Top of TEXT EXCERPT

There are quite a few different kinds of tests used in these cases. More than anything else, which test is used is a matter of geography. Knowing which test is used, or not, can give a person a head start in preparing to do well upon it.

Regardless of which test is used (M.A.S.T., N.E.E.D.S., SASSI, AUP, etc.), proper preparation for it, meaning knowing how to produce a more favorable score, means knowing the 5 markers of an alcohol or drug problem:

  1. Family History
  2. Social Comment
  3. History of Blackouts
  4. Social Conflict, and
  5. Effects Threshold.

If a person is not well versed in these concepts, then they have not been properly prepared for any such assessment. My Clients understand what each of these 5 markers means, and how they affect the scoring of any alcohol or drug assessment test, as well as how to take that test. Anyone who hasn’t been taught these things isn’t getting the whole picture.

As a general rule, the lower a person scores on any drug or alcohol assessment test, the less likely it is that they have, or will develop a drug or alcohol problem. This means that it is important to avoid scoring “points” on the test. That seems easy enough.

Now, understand that one of the questions on any such assessment test, like that used in a DUI, is something like “Have you ever been arrested for an alcohol-related traffic offense, and if so, how many times?”

This means that a person facing a DUI will have to answer “yes,” and will have to indicate how many times they’ve been arrested for DUI, which multiplies the number of points they receive for a “yes” answer. There is very little headroom in these tests before a person crosses the line from “no problem” to being assessed as “at risk” for an alcohol (or drug) problem to develop, if there already isn’t one.

This all means, then, that if a person goes in and scores just over the mark for a risk of developing an alcohol or drug problem, it is a COMPLETE WASTE OF TIME for their Lawyer to show up on the day of Sentencing and argue that they don’t have or are not at risk to develop a problem. At that point, the die has been cast, and NOTHING the Lawyer is going to say is going to change things. Even the best, most impassioned speech to the Judge is, at this point, “a dollar short, and a day late.”

Bottom of TEXT EXCERPT

◆ INSTRUCTIONS:
**a)** Echo the passage on alcohol and drug assessment tests from "As a general" up to and including "seems easy enough.".
**b)** In the passage on alcohol and drug assessment tests, what mainly determines which test is used?
**c)** Write the next part of the passage on alcohol and drug assessment tests, picking up after its last sentence.
These records come from a different source than the text above.

Top of DATA EXTRACTS

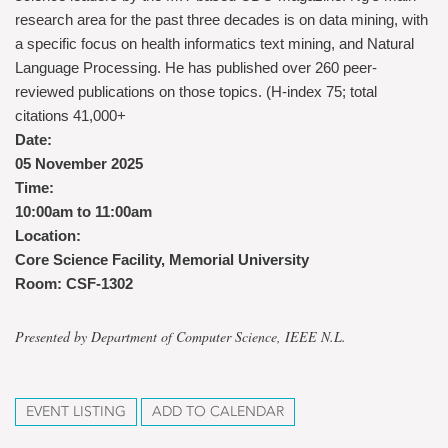
research area for the past three decades is on data mining, with
a specific focus on health informatics text mining, and Natural
Language Processing. He has published over 260 peer-
reviewed publications on those topics. (H-index 75; total
citations 41,000+
Date:
05 November 2025
Time:
10:00am to 11:00am
Location:
Core Science Facility, Memorial University
Room: CSF-1302
Presented by Department of Computer Science, IEEE N.L.
EVENT LISTING
ADD TO CALENDAR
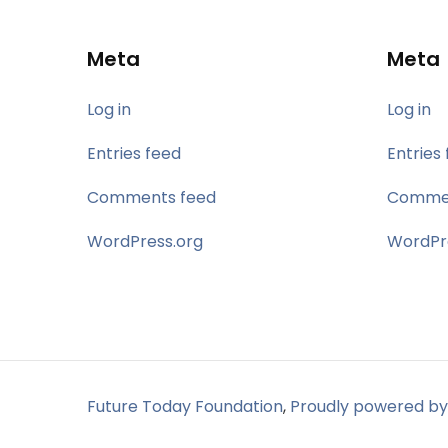
Meta
Meta
Log in
Log in
Entries feed
Entries
Comments feed
Commen
WordPress.org
WordPr
Future Today Foundation
,
Proudly powered by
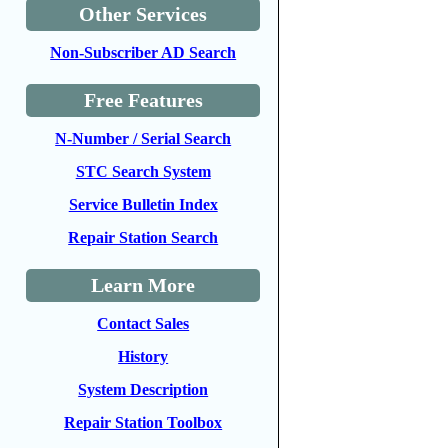
Other Services
Non-Subscriber AD Search
Free Features
N-Number / Serial Search
STC Search System
Service Bulletin Index
Repair Station Search
Learn More
Contact Sales
History
System Description
Repair Station Toolbox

Bottom of DATA EXTRACTS

◆ RESPONSES BY TASK:
**a)**
As a general rule, the lower a person scores on any drug or alcohol assessment test, the less likely it is that they have, or will develop a drug or alcohol problem. This means that it is important to avoid scoring “points” on the test. That seems easy enough.

**b)** Geography.

**c)**
The scary thing to me is that not all Lawyers are even aware of this. Countless times, I have been told by a Client that in a previous case, their Lawyer didn’t go over any of the stuff I do. These Clients, having been down this road before, recognize how important this step was in their prior case, and have no doubt as to how important it will be in their new case. I can safely say this to anyone who has had a prior Felony or DUI case: Whatever was Recommended in your PSI is what happened to you. If there was ANY deviation from that Recommendation, it was minor, at best. You went to Court, read the report, and then stood before the Judge as he or she Ordered everything in it.

For me, I wasn’t long into the Practice of Law when I figured this out. Knowing that the PSI was essentially a “blueprint” for what was going to happen did not, however, give me any clue about what to do about that. Instead, I began “reverse engineering” the process, and began to see the connections between what the Probation Officer pointed out as important in his or her rationale for making any particular Recommendation. I spent years learning about and studying the etiology of alcoholism, and alcohol and drug problems, and the various schools of thought in treating those problems. I became, at least in my mind, a pseudo-expert in the field of alcohol and drug assessment testing, and learned how to help my Clients avoid scoring any higher than they had to on any particular test.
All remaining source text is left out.